Sony seems to be content with having no further investments in the portable gaming market, entirely focused on dominating our living rooms. Part of that effort is virtual reality, a market they currently dominate when it comes to sales, but the company isn’t quite comfortable with their cushy lead. Despite their position as market leader, Sony CEO Andrew House says others need to level the playing field.
In a conversation with Reuters, House confirmed that Sony’s gaming business is headed toward a $1.6 billion financial year through March. A significant chunk of those earnings involves the VR headset, which recently underwent a slight price reduction by including the PlayStation Camera in its bundle, but House recognizes that competition is better for the long term.
“With such a brand new category you want a variety of platforms all doing well to create that rising tide and create the audience,” he says. More competition is good for the consumer, giving them more options and forcing businesses to compete on price and content to make their individual offerings stand out. It’s also better for businesses too, in most situations, because it cultivates a market that lasts a lot longer and remains profitable during its life.

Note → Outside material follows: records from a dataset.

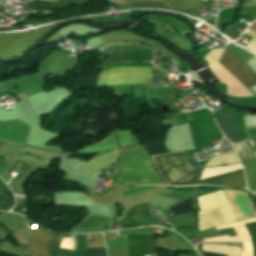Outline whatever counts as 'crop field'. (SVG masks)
<instances>
[{
	"instance_id": "crop-field-1",
	"label": "crop field",
	"mask_w": 256,
	"mask_h": 256,
	"mask_svg": "<svg viewBox=\"0 0 256 256\" xmlns=\"http://www.w3.org/2000/svg\"><path fill=\"white\" fill-rule=\"evenodd\" d=\"M220 192L234 221L256 217V209L247 193L230 190H221ZM220 192L198 197V206L200 210L217 207L223 222H231L233 220Z\"/></svg>"
},
{
	"instance_id": "crop-field-2",
	"label": "crop field",
	"mask_w": 256,
	"mask_h": 256,
	"mask_svg": "<svg viewBox=\"0 0 256 256\" xmlns=\"http://www.w3.org/2000/svg\"><path fill=\"white\" fill-rule=\"evenodd\" d=\"M152 159L168 185L196 184L201 174L200 165L183 151L153 156Z\"/></svg>"
},
{
	"instance_id": "crop-field-3",
	"label": "crop field",
	"mask_w": 256,
	"mask_h": 256,
	"mask_svg": "<svg viewBox=\"0 0 256 256\" xmlns=\"http://www.w3.org/2000/svg\"><path fill=\"white\" fill-rule=\"evenodd\" d=\"M143 147H139L122 161V175L113 183H159Z\"/></svg>"
},
{
	"instance_id": "crop-field-4",
	"label": "crop field",
	"mask_w": 256,
	"mask_h": 256,
	"mask_svg": "<svg viewBox=\"0 0 256 256\" xmlns=\"http://www.w3.org/2000/svg\"><path fill=\"white\" fill-rule=\"evenodd\" d=\"M152 85V73L145 67H119L102 70L97 85Z\"/></svg>"
},
{
	"instance_id": "crop-field-5",
	"label": "crop field",
	"mask_w": 256,
	"mask_h": 256,
	"mask_svg": "<svg viewBox=\"0 0 256 256\" xmlns=\"http://www.w3.org/2000/svg\"><path fill=\"white\" fill-rule=\"evenodd\" d=\"M245 171L248 189L256 193V149L254 140L233 144Z\"/></svg>"
},
{
	"instance_id": "crop-field-6",
	"label": "crop field",
	"mask_w": 256,
	"mask_h": 256,
	"mask_svg": "<svg viewBox=\"0 0 256 256\" xmlns=\"http://www.w3.org/2000/svg\"><path fill=\"white\" fill-rule=\"evenodd\" d=\"M256 218L241 220L231 223H226L220 226H216L215 229H223L233 227L237 236L242 241V253L241 256H252V248H251V239L252 238V247H253V256H256V222L247 224L246 227L250 232V235L244 224L254 222Z\"/></svg>"
},
{
	"instance_id": "crop-field-7",
	"label": "crop field",
	"mask_w": 256,
	"mask_h": 256,
	"mask_svg": "<svg viewBox=\"0 0 256 256\" xmlns=\"http://www.w3.org/2000/svg\"><path fill=\"white\" fill-rule=\"evenodd\" d=\"M219 62L246 87L256 83V76L253 74V72L229 51L224 50Z\"/></svg>"
},
{
	"instance_id": "crop-field-8",
	"label": "crop field",
	"mask_w": 256,
	"mask_h": 256,
	"mask_svg": "<svg viewBox=\"0 0 256 256\" xmlns=\"http://www.w3.org/2000/svg\"><path fill=\"white\" fill-rule=\"evenodd\" d=\"M199 184H214V185L245 187L242 170L220 175L210 179H206L199 182Z\"/></svg>"
},
{
	"instance_id": "crop-field-9",
	"label": "crop field",
	"mask_w": 256,
	"mask_h": 256,
	"mask_svg": "<svg viewBox=\"0 0 256 256\" xmlns=\"http://www.w3.org/2000/svg\"><path fill=\"white\" fill-rule=\"evenodd\" d=\"M145 1H153V0H145ZM113 4H124L130 2V0H112ZM125 6L134 9V8H163V9H171L175 11H179L181 13L189 14L194 17H198V8L195 9H184V10H177L174 8H170L169 6L165 5L160 1L154 2H135V3H128L124 4Z\"/></svg>"
},
{
	"instance_id": "crop-field-10",
	"label": "crop field",
	"mask_w": 256,
	"mask_h": 256,
	"mask_svg": "<svg viewBox=\"0 0 256 256\" xmlns=\"http://www.w3.org/2000/svg\"><path fill=\"white\" fill-rule=\"evenodd\" d=\"M51 236V234L36 228L26 252L47 256L46 250Z\"/></svg>"
},
{
	"instance_id": "crop-field-11",
	"label": "crop field",
	"mask_w": 256,
	"mask_h": 256,
	"mask_svg": "<svg viewBox=\"0 0 256 256\" xmlns=\"http://www.w3.org/2000/svg\"><path fill=\"white\" fill-rule=\"evenodd\" d=\"M219 127H221V130L223 133L227 136V138L231 142H236L242 140L240 135L237 133L235 129V121L233 117H223V116H217L215 117Z\"/></svg>"
},
{
	"instance_id": "crop-field-12",
	"label": "crop field",
	"mask_w": 256,
	"mask_h": 256,
	"mask_svg": "<svg viewBox=\"0 0 256 256\" xmlns=\"http://www.w3.org/2000/svg\"><path fill=\"white\" fill-rule=\"evenodd\" d=\"M198 217L199 231L223 223L216 208L207 211H200L198 212Z\"/></svg>"
},
{
	"instance_id": "crop-field-13",
	"label": "crop field",
	"mask_w": 256,
	"mask_h": 256,
	"mask_svg": "<svg viewBox=\"0 0 256 256\" xmlns=\"http://www.w3.org/2000/svg\"><path fill=\"white\" fill-rule=\"evenodd\" d=\"M134 1H144V0H131V2H134ZM160 1L168 5L171 0H160ZM208 4L209 3L202 4L201 0H172L169 6L175 7L177 9H183V8H195V7L200 8Z\"/></svg>"
},
{
	"instance_id": "crop-field-14",
	"label": "crop field",
	"mask_w": 256,
	"mask_h": 256,
	"mask_svg": "<svg viewBox=\"0 0 256 256\" xmlns=\"http://www.w3.org/2000/svg\"><path fill=\"white\" fill-rule=\"evenodd\" d=\"M233 162H238L234 150L212 156L206 166Z\"/></svg>"
},
{
	"instance_id": "crop-field-15",
	"label": "crop field",
	"mask_w": 256,
	"mask_h": 256,
	"mask_svg": "<svg viewBox=\"0 0 256 256\" xmlns=\"http://www.w3.org/2000/svg\"><path fill=\"white\" fill-rule=\"evenodd\" d=\"M108 218L90 216L85 220L79 229L107 226Z\"/></svg>"
},
{
	"instance_id": "crop-field-16",
	"label": "crop field",
	"mask_w": 256,
	"mask_h": 256,
	"mask_svg": "<svg viewBox=\"0 0 256 256\" xmlns=\"http://www.w3.org/2000/svg\"><path fill=\"white\" fill-rule=\"evenodd\" d=\"M168 211L172 216L191 212V198L177 204Z\"/></svg>"
},
{
	"instance_id": "crop-field-17",
	"label": "crop field",
	"mask_w": 256,
	"mask_h": 256,
	"mask_svg": "<svg viewBox=\"0 0 256 256\" xmlns=\"http://www.w3.org/2000/svg\"><path fill=\"white\" fill-rule=\"evenodd\" d=\"M13 204V196L6 187L1 193H0V208H9Z\"/></svg>"
},
{
	"instance_id": "crop-field-18",
	"label": "crop field",
	"mask_w": 256,
	"mask_h": 256,
	"mask_svg": "<svg viewBox=\"0 0 256 256\" xmlns=\"http://www.w3.org/2000/svg\"><path fill=\"white\" fill-rule=\"evenodd\" d=\"M159 186H138L135 188H131V189H127V190H123L121 191V196L123 197H127L133 194H137V193H141L144 191H148V190H152L155 188H158Z\"/></svg>"
},
{
	"instance_id": "crop-field-19",
	"label": "crop field",
	"mask_w": 256,
	"mask_h": 256,
	"mask_svg": "<svg viewBox=\"0 0 256 256\" xmlns=\"http://www.w3.org/2000/svg\"><path fill=\"white\" fill-rule=\"evenodd\" d=\"M129 256L145 255L143 243H128Z\"/></svg>"
},
{
	"instance_id": "crop-field-20",
	"label": "crop field",
	"mask_w": 256,
	"mask_h": 256,
	"mask_svg": "<svg viewBox=\"0 0 256 256\" xmlns=\"http://www.w3.org/2000/svg\"><path fill=\"white\" fill-rule=\"evenodd\" d=\"M57 237H58V236H54V237H53V240H52V244H51V248H50V249H54V248H55V244H56V241H57ZM66 237H72L73 249H71V250H67V249H63V248H58L61 238H66ZM75 248H76L75 236H59V237H58V241H57V244H56V248H55V249H58V250H66V251H75Z\"/></svg>"
},
{
	"instance_id": "crop-field-21",
	"label": "crop field",
	"mask_w": 256,
	"mask_h": 256,
	"mask_svg": "<svg viewBox=\"0 0 256 256\" xmlns=\"http://www.w3.org/2000/svg\"><path fill=\"white\" fill-rule=\"evenodd\" d=\"M136 233L155 234L154 228H143V229H133V230L122 231L120 232V235H129V234H136Z\"/></svg>"
},
{
	"instance_id": "crop-field-22",
	"label": "crop field",
	"mask_w": 256,
	"mask_h": 256,
	"mask_svg": "<svg viewBox=\"0 0 256 256\" xmlns=\"http://www.w3.org/2000/svg\"><path fill=\"white\" fill-rule=\"evenodd\" d=\"M215 241H240L238 237H228V235L206 238L204 242H215Z\"/></svg>"
},
{
	"instance_id": "crop-field-23",
	"label": "crop field",
	"mask_w": 256,
	"mask_h": 256,
	"mask_svg": "<svg viewBox=\"0 0 256 256\" xmlns=\"http://www.w3.org/2000/svg\"><path fill=\"white\" fill-rule=\"evenodd\" d=\"M108 256H128L127 248L107 250Z\"/></svg>"
},
{
	"instance_id": "crop-field-24",
	"label": "crop field",
	"mask_w": 256,
	"mask_h": 256,
	"mask_svg": "<svg viewBox=\"0 0 256 256\" xmlns=\"http://www.w3.org/2000/svg\"><path fill=\"white\" fill-rule=\"evenodd\" d=\"M104 250L103 249H88L84 250L82 256H97V255H103Z\"/></svg>"
},
{
	"instance_id": "crop-field-25",
	"label": "crop field",
	"mask_w": 256,
	"mask_h": 256,
	"mask_svg": "<svg viewBox=\"0 0 256 256\" xmlns=\"http://www.w3.org/2000/svg\"><path fill=\"white\" fill-rule=\"evenodd\" d=\"M133 220H137V221H140V222H143V223L151 224V223L155 222L157 219L149 218V217L142 216V215H139V214H135L134 217H133Z\"/></svg>"
},
{
	"instance_id": "crop-field-26",
	"label": "crop field",
	"mask_w": 256,
	"mask_h": 256,
	"mask_svg": "<svg viewBox=\"0 0 256 256\" xmlns=\"http://www.w3.org/2000/svg\"><path fill=\"white\" fill-rule=\"evenodd\" d=\"M7 164L4 162L3 158L0 157V174H2L7 168Z\"/></svg>"
},
{
	"instance_id": "crop-field-27",
	"label": "crop field",
	"mask_w": 256,
	"mask_h": 256,
	"mask_svg": "<svg viewBox=\"0 0 256 256\" xmlns=\"http://www.w3.org/2000/svg\"><path fill=\"white\" fill-rule=\"evenodd\" d=\"M198 189L216 190V187L198 186Z\"/></svg>"
},
{
	"instance_id": "crop-field-28",
	"label": "crop field",
	"mask_w": 256,
	"mask_h": 256,
	"mask_svg": "<svg viewBox=\"0 0 256 256\" xmlns=\"http://www.w3.org/2000/svg\"><path fill=\"white\" fill-rule=\"evenodd\" d=\"M202 256H224V255L203 252Z\"/></svg>"
},
{
	"instance_id": "crop-field-29",
	"label": "crop field",
	"mask_w": 256,
	"mask_h": 256,
	"mask_svg": "<svg viewBox=\"0 0 256 256\" xmlns=\"http://www.w3.org/2000/svg\"><path fill=\"white\" fill-rule=\"evenodd\" d=\"M242 5V4H241ZM242 6H256V2H247V3H243Z\"/></svg>"
},
{
	"instance_id": "crop-field-30",
	"label": "crop field",
	"mask_w": 256,
	"mask_h": 256,
	"mask_svg": "<svg viewBox=\"0 0 256 256\" xmlns=\"http://www.w3.org/2000/svg\"><path fill=\"white\" fill-rule=\"evenodd\" d=\"M106 228H102V229H95V230H90V231H84V232H102V231H106Z\"/></svg>"
},
{
	"instance_id": "crop-field-31",
	"label": "crop field",
	"mask_w": 256,
	"mask_h": 256,
	"mask_svg": "<svg viewBox=\"0 0 256 256\" xmlns=\"http://www.w3.org/2000/svg\"><path fill=\"white\" fill-rule=\"evenodd\" d=\"M6 185L0 180V191L5 187Z\"/></svg>"
},
{
	"instance_id": "crop-field-32",
	"label": "crop field",
	"mask_w": 256,
	"mask_h": 256,
	"mask_svg": "<svg viewBox=\"0 0 256 256\" xmlns=\"http://www.w3.org/2000/svg\"><path fill=\"white\" fill-rule=\"evenodd\" d=\"M252 195V194H251ZM254 201H255V205H256V196L255 195H252Z\"/></svg>"
},
{
	"instance_id": "crop-field-33",
	"label": "crop field",
	"mask_w": 256,
	"mask_h": 256,
	"mask_svg": "<svg viewBox=\"0 0 256 256\" xmlns=\"http://www.w3.org/2000/svg\"><path fill=\"white\" fill-rule=\"evenodd\" d=\"M170 59H172V58H170ZM173 60V59H172ZM174 61V60H173ZM174 62H176V61H174ZM177 63V62H176Z\"/></svg>"
},
{
	"instance_id": "crop-field-34",
	"label": "crop field",
	"mask_w": 256,
	"mask_h": 256,
	"mask_svg": "<svg viewBox=\"0 0 256 256\" xmlns=\"http://www.w3.org/2000/svg\"><path fill=\"white\" fill-rule=\"evenodd\" d=\"M0 242H1V239H0Z\"/></svg>"
},
{
	"instance_id": "crop-field-35",
	"label": "crop field",
	"mask_w": 256,
	"mask_h": 256,
	"mask_svg": "<svg viewBox=\"0 0 256 256\" xmlns=\"http://www.w3.org/2000/svg\"><path fill=\"white\" fill-rule=\"evenodd\" d=\"M1 213V212H0Z\"/></svg>"
}]
</instances>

Sony could see a bit of competition from Microsoft’s upcoming line of Mixed Reality headsets from Acer, Lenovo, Dell, HP, and potentially Samsung, but we have no idea if these devices will be able to provide an experience that comes close to what PS VR, HTC Vive, or Oculus Rift provide. That being said, Vive and Rift are likely the competitors Sony hopes and/or expects will close the gap either with current VR headset iterations or new devices in the near future. The PS VR doesn't provide the complete experiences that the Vive and Rift are capable of reaching, but it benefits greatly from the simplicity of adding it to their install base of over 60 million PS4s. We’ll all just have to wait and see how things level out.